• [Work to complete]
Count every line below that contains "lines", then state the total with no other output.

• [The records]
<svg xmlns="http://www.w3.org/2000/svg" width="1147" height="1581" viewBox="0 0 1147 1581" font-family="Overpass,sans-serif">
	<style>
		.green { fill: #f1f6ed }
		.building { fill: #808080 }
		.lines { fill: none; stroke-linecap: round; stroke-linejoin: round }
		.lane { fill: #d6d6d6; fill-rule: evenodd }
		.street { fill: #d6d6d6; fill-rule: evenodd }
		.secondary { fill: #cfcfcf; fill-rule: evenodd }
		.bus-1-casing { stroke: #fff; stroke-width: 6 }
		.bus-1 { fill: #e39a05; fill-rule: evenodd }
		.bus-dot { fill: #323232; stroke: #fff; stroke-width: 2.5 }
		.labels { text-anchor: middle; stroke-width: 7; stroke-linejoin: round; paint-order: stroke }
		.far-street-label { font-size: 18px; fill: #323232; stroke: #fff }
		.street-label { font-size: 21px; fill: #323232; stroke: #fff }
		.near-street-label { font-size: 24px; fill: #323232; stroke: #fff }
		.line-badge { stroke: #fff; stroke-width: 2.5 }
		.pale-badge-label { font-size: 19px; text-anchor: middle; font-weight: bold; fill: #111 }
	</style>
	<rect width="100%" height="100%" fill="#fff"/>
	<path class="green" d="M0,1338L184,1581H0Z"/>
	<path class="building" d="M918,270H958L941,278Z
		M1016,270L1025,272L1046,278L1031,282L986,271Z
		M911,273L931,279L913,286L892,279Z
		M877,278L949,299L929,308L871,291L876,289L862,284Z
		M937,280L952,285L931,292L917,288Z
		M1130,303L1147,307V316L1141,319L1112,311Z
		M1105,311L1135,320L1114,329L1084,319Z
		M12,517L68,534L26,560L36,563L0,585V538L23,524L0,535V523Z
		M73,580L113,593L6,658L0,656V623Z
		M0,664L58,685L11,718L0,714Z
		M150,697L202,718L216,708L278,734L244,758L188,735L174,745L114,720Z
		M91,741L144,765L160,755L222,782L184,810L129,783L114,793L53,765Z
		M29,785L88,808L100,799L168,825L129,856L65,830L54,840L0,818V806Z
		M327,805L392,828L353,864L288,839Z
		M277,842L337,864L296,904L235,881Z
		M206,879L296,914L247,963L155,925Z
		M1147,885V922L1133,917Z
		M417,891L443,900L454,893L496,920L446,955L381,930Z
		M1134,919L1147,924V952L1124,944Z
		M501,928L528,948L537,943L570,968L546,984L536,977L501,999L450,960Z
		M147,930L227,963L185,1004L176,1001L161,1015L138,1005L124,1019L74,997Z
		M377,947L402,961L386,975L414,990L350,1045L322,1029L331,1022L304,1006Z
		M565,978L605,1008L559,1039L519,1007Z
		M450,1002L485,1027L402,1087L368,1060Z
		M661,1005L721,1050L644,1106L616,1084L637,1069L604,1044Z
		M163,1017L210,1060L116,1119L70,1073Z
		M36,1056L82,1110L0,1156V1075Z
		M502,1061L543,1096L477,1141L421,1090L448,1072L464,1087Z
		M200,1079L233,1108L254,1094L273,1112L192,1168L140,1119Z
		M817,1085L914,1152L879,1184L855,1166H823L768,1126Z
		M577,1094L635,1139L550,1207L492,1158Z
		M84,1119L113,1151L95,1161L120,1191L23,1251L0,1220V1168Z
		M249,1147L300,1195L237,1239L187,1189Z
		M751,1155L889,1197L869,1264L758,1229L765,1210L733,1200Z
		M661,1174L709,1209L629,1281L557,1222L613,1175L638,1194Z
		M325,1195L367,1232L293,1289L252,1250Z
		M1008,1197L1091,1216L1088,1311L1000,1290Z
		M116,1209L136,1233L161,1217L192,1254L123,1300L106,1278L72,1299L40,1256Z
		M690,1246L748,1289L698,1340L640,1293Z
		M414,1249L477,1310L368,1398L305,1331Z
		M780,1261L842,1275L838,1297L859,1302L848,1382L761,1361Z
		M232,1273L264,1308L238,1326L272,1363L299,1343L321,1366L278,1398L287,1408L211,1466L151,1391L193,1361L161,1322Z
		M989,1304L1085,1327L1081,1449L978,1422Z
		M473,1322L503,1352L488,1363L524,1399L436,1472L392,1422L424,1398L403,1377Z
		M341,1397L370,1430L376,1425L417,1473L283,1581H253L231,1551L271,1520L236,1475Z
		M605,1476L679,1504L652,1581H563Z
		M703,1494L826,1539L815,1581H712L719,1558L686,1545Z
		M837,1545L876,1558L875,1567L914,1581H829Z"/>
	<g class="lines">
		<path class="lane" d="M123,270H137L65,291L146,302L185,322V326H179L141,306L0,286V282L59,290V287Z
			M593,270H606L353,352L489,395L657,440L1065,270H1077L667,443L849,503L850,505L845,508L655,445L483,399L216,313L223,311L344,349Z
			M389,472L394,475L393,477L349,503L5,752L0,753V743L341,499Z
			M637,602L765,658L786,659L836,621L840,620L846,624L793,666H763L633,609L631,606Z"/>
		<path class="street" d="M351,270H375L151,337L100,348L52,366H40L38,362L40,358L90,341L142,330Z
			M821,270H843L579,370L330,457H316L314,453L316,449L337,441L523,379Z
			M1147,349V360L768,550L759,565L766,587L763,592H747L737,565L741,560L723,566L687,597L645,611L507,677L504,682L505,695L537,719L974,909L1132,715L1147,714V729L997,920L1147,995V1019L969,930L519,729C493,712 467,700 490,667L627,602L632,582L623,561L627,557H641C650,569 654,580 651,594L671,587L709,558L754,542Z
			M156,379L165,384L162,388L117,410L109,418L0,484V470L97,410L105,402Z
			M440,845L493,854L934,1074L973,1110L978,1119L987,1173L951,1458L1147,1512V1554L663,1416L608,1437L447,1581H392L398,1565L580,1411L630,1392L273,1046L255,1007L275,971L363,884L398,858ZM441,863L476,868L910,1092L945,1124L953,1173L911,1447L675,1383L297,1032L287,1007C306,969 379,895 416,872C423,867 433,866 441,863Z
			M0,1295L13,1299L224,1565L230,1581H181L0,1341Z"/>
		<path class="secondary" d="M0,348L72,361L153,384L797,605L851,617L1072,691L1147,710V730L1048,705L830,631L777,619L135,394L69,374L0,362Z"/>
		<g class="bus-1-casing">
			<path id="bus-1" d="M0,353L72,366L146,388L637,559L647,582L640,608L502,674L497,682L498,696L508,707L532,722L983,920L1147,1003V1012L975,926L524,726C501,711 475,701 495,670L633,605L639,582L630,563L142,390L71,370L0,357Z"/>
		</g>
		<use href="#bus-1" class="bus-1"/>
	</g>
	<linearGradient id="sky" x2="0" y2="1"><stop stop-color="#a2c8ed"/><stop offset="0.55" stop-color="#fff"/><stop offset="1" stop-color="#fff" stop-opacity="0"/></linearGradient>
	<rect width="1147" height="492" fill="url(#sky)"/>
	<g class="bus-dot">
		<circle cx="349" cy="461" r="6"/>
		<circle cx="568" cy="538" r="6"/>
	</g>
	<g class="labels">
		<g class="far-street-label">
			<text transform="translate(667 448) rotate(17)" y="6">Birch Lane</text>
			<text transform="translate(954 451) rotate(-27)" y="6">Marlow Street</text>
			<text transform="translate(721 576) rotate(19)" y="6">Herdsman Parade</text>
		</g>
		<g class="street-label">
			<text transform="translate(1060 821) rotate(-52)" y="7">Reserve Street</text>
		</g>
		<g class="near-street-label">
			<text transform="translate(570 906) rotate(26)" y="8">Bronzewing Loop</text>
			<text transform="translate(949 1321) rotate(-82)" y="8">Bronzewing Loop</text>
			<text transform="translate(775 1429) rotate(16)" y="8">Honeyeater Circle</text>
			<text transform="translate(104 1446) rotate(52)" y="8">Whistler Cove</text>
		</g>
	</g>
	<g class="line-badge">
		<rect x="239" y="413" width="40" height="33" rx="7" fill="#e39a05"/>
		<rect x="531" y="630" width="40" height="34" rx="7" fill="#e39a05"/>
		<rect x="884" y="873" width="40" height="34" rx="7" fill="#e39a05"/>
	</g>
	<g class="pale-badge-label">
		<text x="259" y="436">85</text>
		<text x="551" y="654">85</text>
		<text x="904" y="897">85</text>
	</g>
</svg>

• [Result]
2